◆ **Assigned task 1**
In the Python installation passage, which modules does Debian-based Python often lack?
◆ **Assigned task 2**
Retype everything in the Python installation passage from "For one thing, the" down to "Python from scratch.".

For one thing, the version of Python installed is often behind latest practices. For another, system integrators will often patch Python in ways that can lead to surprises later. For example, Debian-based Python is often missing modules like venv and ensurepip. Mac OS X Python links against a Mac shim around its native SSL library. What those things means, especially when starting out and consuming FAQs and web resources, is that it is better to install Python from scratch.
We cover a few ways to do so and the pros and cons of each.
1.1 OS Packages
For some of the more popular operating systems , volunteers have built ready-to-install packages.
The most famous of these is the deadsnakes
PPA (Personal Package Archives ). The dead
in the name refers to the fact that those packages are already built – with the metaphor that sources are alive.
Those packages are built for Ubuntu and will usually support all the versions of Ubuntu that are still supported upstream. Getting those packages is done simply:
$ sudo add-apt-repository ppa:deadsnakes/ppa
$ sudo apt update
On Mac OS, the homebrew third-party package manager will have Python packages that are up to date. An introduction to Homebrew is beyond the scope of this book. Since Homebrew is a rolling release, the version of Python will get upgraded from time to time. While this means that it is a useful way to get an up-to-date Python, it makes for a poor target for reliably distributing tools.

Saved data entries
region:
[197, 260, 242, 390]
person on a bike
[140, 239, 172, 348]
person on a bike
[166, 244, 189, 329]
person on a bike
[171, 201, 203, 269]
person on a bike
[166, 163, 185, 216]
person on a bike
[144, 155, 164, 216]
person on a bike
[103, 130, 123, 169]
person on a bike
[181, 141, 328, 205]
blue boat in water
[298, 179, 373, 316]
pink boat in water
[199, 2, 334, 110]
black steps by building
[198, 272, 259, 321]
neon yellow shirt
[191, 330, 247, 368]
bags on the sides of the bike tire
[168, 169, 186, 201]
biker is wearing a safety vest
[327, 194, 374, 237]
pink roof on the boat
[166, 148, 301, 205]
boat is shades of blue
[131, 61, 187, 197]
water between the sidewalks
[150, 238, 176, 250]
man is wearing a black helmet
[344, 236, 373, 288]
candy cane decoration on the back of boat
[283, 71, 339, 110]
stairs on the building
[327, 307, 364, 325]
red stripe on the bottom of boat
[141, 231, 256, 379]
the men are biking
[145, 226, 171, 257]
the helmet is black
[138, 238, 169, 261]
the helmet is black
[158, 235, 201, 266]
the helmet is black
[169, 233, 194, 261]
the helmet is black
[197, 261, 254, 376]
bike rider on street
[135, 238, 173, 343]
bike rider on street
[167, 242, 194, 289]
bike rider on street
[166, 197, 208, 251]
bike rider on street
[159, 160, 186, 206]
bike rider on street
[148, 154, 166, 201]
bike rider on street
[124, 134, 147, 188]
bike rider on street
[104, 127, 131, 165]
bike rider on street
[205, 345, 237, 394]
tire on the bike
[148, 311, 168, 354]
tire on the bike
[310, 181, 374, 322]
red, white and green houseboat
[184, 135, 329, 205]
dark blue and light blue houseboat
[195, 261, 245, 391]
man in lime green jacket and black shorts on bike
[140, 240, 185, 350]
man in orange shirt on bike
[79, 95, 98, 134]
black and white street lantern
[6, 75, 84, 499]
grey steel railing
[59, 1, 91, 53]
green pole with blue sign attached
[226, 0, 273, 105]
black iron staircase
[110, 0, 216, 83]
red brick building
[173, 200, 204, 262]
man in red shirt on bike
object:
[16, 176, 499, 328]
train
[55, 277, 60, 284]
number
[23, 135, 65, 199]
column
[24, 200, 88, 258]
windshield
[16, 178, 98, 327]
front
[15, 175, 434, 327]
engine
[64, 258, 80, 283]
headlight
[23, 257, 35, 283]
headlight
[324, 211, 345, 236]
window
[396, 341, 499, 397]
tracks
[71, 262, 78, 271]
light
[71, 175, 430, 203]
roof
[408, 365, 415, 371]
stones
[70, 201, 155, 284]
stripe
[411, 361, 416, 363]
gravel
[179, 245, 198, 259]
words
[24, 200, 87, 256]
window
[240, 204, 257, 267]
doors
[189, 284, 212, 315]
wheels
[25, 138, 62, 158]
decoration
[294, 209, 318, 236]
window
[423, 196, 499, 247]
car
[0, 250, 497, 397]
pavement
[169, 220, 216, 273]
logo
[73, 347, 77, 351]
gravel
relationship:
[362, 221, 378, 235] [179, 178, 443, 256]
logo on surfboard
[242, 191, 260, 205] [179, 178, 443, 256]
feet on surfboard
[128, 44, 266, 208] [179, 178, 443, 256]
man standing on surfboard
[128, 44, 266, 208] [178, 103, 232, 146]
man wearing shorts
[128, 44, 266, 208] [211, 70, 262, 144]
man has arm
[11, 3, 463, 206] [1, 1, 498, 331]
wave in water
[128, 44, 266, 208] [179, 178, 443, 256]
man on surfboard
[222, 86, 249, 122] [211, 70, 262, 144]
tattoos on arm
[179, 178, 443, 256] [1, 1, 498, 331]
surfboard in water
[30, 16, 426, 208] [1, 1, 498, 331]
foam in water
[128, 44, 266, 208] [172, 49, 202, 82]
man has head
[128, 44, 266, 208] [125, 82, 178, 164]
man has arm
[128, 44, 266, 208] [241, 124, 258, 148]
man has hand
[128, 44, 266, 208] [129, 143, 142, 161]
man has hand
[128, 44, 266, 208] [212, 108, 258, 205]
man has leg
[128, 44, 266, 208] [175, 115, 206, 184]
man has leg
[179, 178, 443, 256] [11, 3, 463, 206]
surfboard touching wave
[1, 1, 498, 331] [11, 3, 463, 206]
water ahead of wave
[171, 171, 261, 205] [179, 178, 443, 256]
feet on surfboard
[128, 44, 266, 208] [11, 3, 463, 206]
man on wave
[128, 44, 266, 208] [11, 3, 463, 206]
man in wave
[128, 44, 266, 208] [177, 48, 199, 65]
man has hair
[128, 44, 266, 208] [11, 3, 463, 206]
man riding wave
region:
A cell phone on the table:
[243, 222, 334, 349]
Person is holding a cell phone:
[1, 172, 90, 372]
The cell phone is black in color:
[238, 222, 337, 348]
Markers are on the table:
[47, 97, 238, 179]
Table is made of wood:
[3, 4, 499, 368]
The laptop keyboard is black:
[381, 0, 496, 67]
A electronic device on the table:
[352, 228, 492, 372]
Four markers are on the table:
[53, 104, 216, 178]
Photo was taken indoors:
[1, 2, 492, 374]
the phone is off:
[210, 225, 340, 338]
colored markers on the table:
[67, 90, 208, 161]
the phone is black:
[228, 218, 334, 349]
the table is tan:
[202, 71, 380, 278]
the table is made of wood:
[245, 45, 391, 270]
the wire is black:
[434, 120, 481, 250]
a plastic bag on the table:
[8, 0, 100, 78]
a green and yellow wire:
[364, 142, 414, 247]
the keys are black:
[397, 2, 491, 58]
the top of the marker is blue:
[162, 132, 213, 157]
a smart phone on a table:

◆ **Task output 1**
Modules like venv and ensurepip.

◆ **Task output 2**
For one thing, the version of Python installed is often behind latest practices. For another, system integrators will often patch Python in ways that can lead to surprises later. For example, Debian-based Python is often missing modules like venv and ensurepip. Mac OS X Python links against a Mac shim around its native SSL library. What those things means, especially when starting out and consuming FAQs and web resources, is that it is better to install Python from scratch.